1) How other molecules can affect enzyme activity.
2) How activation energy is lowered.
What is the effect of temperature on enzyme action?
- An increase in temperature increases the kinetic energy of the molecules.
- The molecules move around more rapidly and collide with each other more often.
- More enzyme and substrate molecules bind together more often in a given time, so the rate of reaction increases.
- As the temperature increases, hydrogen bonds and other bonds in the enzyme start to break. The enzyme and its active site change shape, slowing the rate of reaction.
- If the temperature gets too high, the enzyme becomes denatured permanently - it stops working altogether.
What is the effect of pH on enzyme action?
- A change in pH alters the charges on the amino acids that make up the active site of the enzyme. The substrate can no longer bind to the active site, and the enzyme-substrate complex cannot be formed.
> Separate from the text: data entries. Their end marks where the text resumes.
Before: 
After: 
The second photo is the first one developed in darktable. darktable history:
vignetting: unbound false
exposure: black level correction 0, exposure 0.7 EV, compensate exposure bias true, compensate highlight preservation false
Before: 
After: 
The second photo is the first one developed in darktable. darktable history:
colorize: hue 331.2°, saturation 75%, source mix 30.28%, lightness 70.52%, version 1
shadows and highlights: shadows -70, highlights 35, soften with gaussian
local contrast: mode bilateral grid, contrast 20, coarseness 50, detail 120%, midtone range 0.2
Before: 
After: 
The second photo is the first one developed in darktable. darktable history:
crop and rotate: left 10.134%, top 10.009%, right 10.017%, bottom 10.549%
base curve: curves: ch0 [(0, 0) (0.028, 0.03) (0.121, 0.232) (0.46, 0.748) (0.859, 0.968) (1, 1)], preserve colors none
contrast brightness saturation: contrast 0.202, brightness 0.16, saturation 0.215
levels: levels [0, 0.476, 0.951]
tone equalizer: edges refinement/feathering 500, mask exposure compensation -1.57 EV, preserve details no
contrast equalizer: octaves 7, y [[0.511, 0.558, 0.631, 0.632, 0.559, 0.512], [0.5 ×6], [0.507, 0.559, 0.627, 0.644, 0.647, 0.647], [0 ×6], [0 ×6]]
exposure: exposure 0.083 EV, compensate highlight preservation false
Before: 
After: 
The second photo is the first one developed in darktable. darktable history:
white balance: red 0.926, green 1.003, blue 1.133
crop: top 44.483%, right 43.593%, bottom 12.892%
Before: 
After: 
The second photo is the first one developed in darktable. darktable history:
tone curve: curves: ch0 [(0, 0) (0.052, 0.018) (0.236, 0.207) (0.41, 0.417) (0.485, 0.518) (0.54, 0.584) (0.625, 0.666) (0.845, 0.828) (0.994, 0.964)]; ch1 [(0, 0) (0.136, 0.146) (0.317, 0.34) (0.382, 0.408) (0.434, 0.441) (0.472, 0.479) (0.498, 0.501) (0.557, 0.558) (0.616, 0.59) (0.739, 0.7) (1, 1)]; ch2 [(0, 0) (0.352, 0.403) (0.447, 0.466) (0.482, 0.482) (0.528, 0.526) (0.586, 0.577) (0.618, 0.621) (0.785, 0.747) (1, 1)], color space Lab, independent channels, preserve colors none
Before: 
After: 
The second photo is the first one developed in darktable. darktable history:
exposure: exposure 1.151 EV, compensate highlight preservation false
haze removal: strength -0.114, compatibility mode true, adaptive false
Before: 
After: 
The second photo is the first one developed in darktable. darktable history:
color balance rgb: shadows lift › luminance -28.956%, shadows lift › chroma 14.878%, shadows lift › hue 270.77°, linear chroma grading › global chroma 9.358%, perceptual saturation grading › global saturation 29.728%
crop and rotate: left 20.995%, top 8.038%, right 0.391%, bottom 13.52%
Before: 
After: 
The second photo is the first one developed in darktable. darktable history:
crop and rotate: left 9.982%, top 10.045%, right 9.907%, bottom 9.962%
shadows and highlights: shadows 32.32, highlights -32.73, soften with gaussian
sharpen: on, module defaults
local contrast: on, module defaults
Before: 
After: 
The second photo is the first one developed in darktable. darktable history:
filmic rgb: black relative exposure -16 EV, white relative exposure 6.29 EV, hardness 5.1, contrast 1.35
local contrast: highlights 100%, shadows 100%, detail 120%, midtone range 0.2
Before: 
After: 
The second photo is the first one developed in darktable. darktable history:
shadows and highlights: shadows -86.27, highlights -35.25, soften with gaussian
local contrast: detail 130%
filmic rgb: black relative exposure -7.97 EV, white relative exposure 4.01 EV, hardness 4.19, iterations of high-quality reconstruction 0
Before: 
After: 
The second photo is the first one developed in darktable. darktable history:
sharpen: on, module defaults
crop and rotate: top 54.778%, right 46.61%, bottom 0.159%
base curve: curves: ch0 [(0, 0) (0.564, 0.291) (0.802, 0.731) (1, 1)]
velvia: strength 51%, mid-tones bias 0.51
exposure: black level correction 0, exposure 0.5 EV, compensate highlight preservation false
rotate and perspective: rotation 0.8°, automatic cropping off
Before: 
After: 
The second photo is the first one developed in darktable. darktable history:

- A change in pH can cause the bonds that maintain the enzyme's tertiary structure to break. The enzyme changes shape, so the substrate can no longer fit.
What is pH?
A measure of hydrogen ion concentration.
What is the effect of substrate concentration on enzyme action?
- The more substrate there is, the faster the rate of reaction, as more active sites are being occupied.
- However, once all of the active sites are occupied at any one time, the reaction of reaction has reached its maximum - anymore extra substrate will have no effect on the rate of reaction, as all active sites are occupied.
What are enzyme inhibitors?
Enzyme inhibitors are substances that directly or indirectly interfere with the functioning of the active site of an enzyme, and so reduce its activity.
What two types of reversible inhibitors are there?
1) Competitive inhibitors.
2) Non-competitive inhibitors.
What do competitive inhibitors do?
- They have a molecular shape similar to that of the substrate, allowing them to occupy the active site of the enzyme.
- They compete with the substrate for active sites.
- If the substrate concentration is increased, the inhibitor effect is reduced.
- The greater the concentration of the inhibitor, the longer it will take for all substrate molecules to occupy the active sites.
What do non-competitive inhibitors do?
- These attach themselves the enzyme as a site other than the active site.
- This attachment alters the shape of the enzyme's active site, so substrate molecules can no longer occupy it.
- An increase in substrate concentration does not decrease the effect of the inhibitor.